Your goal -
Nothing but the records, transcribed verbatim and stripped of images, should appear in the answer.

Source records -
= = = =

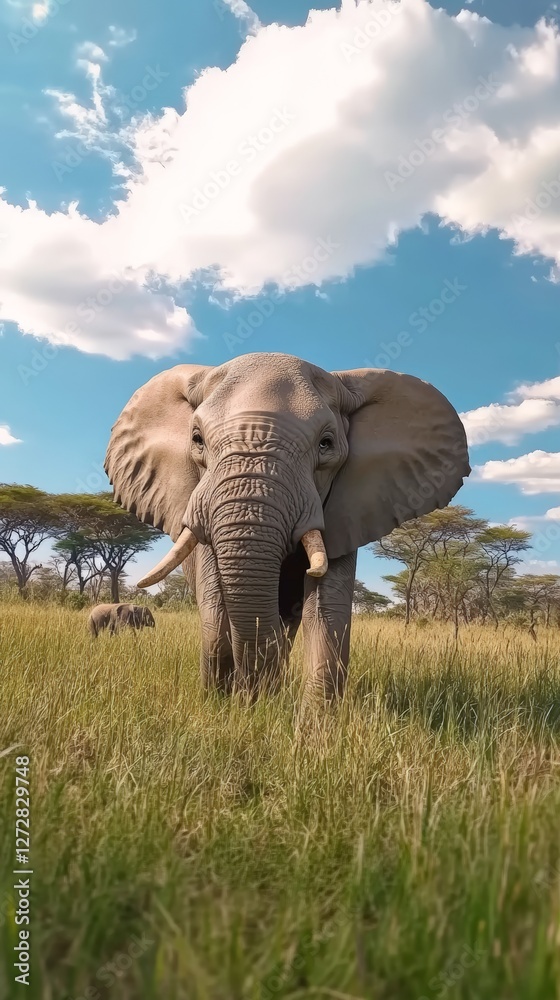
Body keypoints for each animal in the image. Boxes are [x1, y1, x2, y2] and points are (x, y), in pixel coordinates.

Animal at [104, 352, 469, 700]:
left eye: (326, 443)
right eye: (197, 439)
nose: (252, 701)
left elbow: (326, 612)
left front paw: (309, 722)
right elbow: (216, 613)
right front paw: (222, 706)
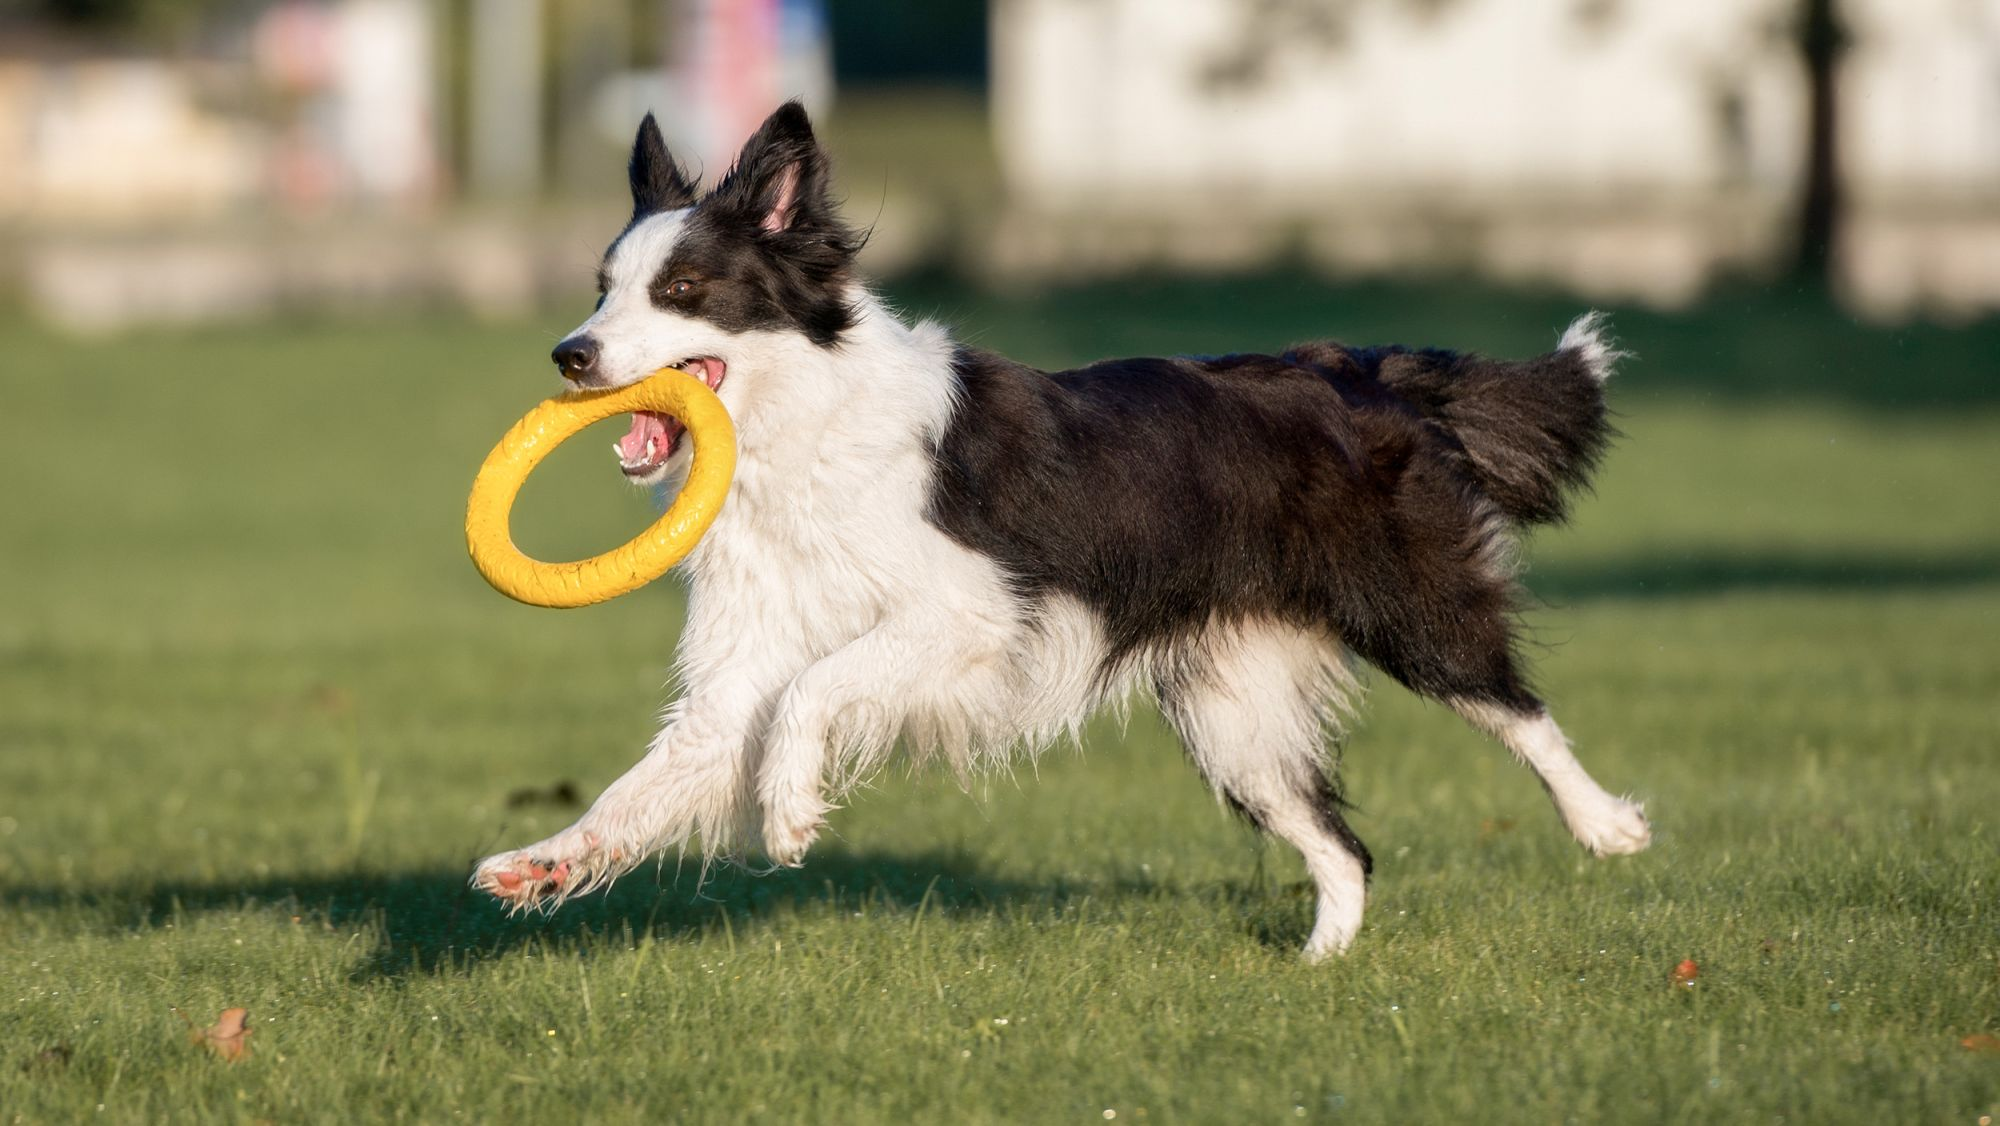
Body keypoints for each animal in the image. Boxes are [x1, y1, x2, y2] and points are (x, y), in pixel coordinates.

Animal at [476, 101, 1648, 960]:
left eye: (682, 289)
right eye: (602, 289)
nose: (570, 356)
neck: (798, 438)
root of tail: (1355, 367)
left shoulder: (971, 613)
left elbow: (816, 689)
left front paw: (789, 810)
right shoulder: (737, 673)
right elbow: (651, 781)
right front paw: (540, 861)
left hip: (1408, 606)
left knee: (1515, 709)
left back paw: (1608, 826)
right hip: (1231, 709)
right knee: (1341, 844)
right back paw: (1318, 966)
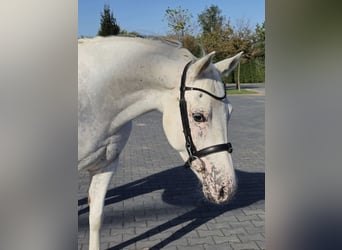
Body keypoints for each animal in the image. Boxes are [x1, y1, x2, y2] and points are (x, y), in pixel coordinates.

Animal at [78, 36, 242, 249]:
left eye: (229, 113)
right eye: (198, 116)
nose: (227, 189)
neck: (94, 101)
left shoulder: (105, 166)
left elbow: (96, 218)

= = = =

Solution -
Body keypoints for each animal in the image. Boxes are [x1, y1, x2, y2] and points are (x, y), in pixel coordinates.

Animal at [104, 352, 469, 700]:
left eye: (326, 443)
right eye: (197, 439)
nose: (252, 701)
left elbow: (326, 612)
left front paw: (309, 722)
right elbow: (216, 613)
right front paw: (222, 706)
Body keypoints for each animal in the image. Boxes are [x1, y1, x2, y2] and points are (x, y), in pixel coordinates.

Animal at [476, 101, 1648, 960]:
left eye: (682, 289)
right eye: (602, 289)
nose: (570, 356)
neck: (798, 438)
root of tail: (1355, 367)
left shoulder: (971, 613)
left elbow: (816, 689)
left front paw: (789, 810)
right shoulder: (737, 673)
right elbow: (651, 781)
right front paw: (540, 861)
left hip: (1408, 606)
left knee: (1515, 709)
left back paw: (1608, 826)
right hip: (1231, 709)
right knee: (1341, 844)
right back paw: (1318, 966)
Body keypoints for each animal in the image. Boxes are [x1, y1, x2, y2] and points are (x, y), in pixel coordinates.

Animal at [78, 36, 242, 249]:
left eye: (229, 113)
right eye: (198, 116)
nose: (227, 189)
neck: (94, 101)
left shoulder: (105, 166)
left elbow: (96, 218)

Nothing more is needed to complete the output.